Brano proposto:
--

Piero Fassino e la “Bomba” Grillo

P. Fassino 5

Piero Fassino, riferendosi alla “bomba” della candidatura a segretario del Pd di Beppe Grillo, si rifugia in una inutile frase fatta “non è una cosa seria”.

L’ex segretario dei Ds si sbaglia. E’ il Partito democratico che non è una cosa seria. L’ultimo atto del (presunto) stupratore romano (e le polemiche conseguenti), dimostrano lo stato di un partito allo sbando, in decomposizione. Grillo non è Pannella e darà seguito alla sua provocazione: mettergli il veto, non dargli la tessera, è quello che il comico vuole. Sarà come buttare benzina sul fuoco, un roteare di sciabole sul nulla. Il nodo vero resta uno solo: il fallimento del Pd. Partito nella tenaglia della debolezza politica che genera altre debolezze. Dalla debolezza politica nasce la commistione fra potere , partito, affari, nasce la questione morale, cui l’ultimo atto dello stupratore romano è “solo” una scheggia impazzita.

Non c’è nessun cambio di passo in questa fase precongressuale. E nessun cambio di passo ci sarà al congresso. Le ripetute debacle elettorali sono state catastrofi annunciate, frutto di leadership inesistenti, di scelte politiche sbagliate, di una situazione di paralisi, smottamento e smarrimento.Il trasformismo, riprovevole sotto l’aspetto etico, è uno dei mali del partito che ovunque ha rotto l’antico radicamento politico e sociale e anche nelle regioni rosse ha evidenziato una gestione del potere sempre più paternalistica e burocratizzata.

--

Testo estratto dalle pagine:
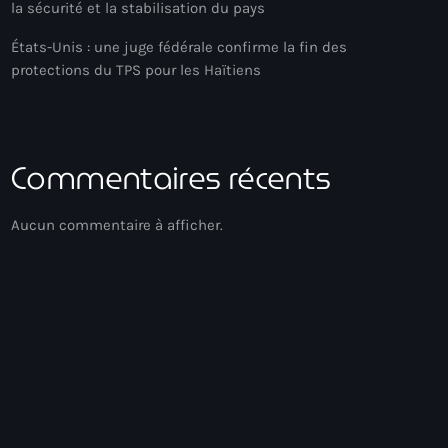
la sécurité et la stabilisation du pays
États-Unis : une juge fédérale confirme la fin des
protections du TPS pour les Haïtiens
Commentaires récents
Aucun commentaire à afficher.
Experimental
Hits Du Moment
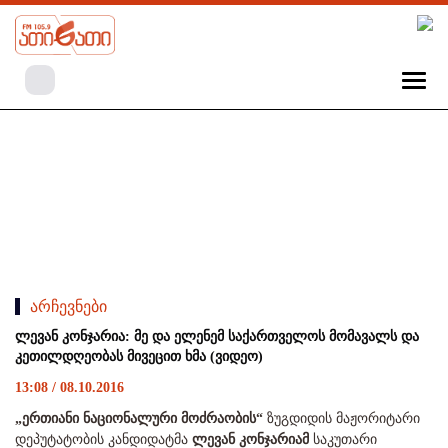
არჩევნები
ლევან კონჯარია: მე და ელენემ საქართველოს მომავალს და
კეთილდღეობას მივეცით ხმა (ვიდეო)
13:08 / 08.10.2016
„ერთიანი ნაციონალური მოძრაობის“
ზუგდიდის მაჟორიტარი
დეპუტატობის კანდიდატმა
ლევან კონჯარიამ
საკუთარი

--

Esercizi:
A – Aggiorna le righe di testo estratto dalle pagine sostituendo "Commentaires récents" con "Derniers commentaires" e lasciando invariato tutto il resto. Per favore, ometti le immagini.
B – Prosegui il commento su Fassino, Grillo e il Pd dopo l'ultima frase riportata.
Il brano e le righe non hanno alcun legame tra loro.

Le tue risposte:
A –
la sécurité et la stabilisation du pays
États-Unis : une juge fédérale confirme la fin des
protections du TPS pour les Haïtiens
Derniers commentaires
Aucun commentaire à afficher.
Experimental
Hits Du Moment
არჩევნები
ლევან კონჯარია: მე და ელენემ საქართველოს მომავალს და
კეთილდღეობას მივეცით ხმა (ვიდეო)
13:08 / 08.10.2016
„ერთიანი ნაციონალური მოძრაობის“
ზუგდიდის მაჟორიტარი
დეპუტატობის კანდიდატმა
ლევან კონჯარიამ
საკუთარი

B –
Così è passata fra la gente, anche nei ceti per decenni serbatoio di voto della sinistra, la logica del “sono tutti uguali”. La gente non ha votato Pd e si allontana dal Pd perché ritiene che questo Pd non la rappresenta e non è credibile, sentendosi addirittura traditi. Il retaggio di antiche “appartenenze” ideologiche, le nuove divisioni per spartirsi le rimanenti leve del potere, alimentano nel partito nuove lacerazioni, creando ulteriore delusione e sconcerto nella base. La capacità e la volontà di un confronto sui grandi temi politici e istituzionali e sul grande progetto riformista, si sono liquefatti sotto i colpi di una classe dirigente che ha raccolto, non solo in tema di corruzione e clientele, il peggio del peggio dei singoli partiti di provenienza. E queste sono oggi le conseguenze. Il pesce puzza dalla testa.

Siamo all’ennesimo tentativo che evoca l’ennesimo fallimento. Come è possibile procedere a una rifondazione politica, culturale, morale e di valori rinnovando subito e nel profondo uomini, idee e metodi? Tutt’al più si ripulirà la superficie, nascondendo la polvere sotto il tappeto e tirando a campare ancora un po’.

Il 25 ottobre 2009, dunque, anche Beppe Grillo sarà della partita, partecipando a quello che sembra diventato il secondo lo sport nazionale dopo il calcio: candidarsi alla segreteria del Pd.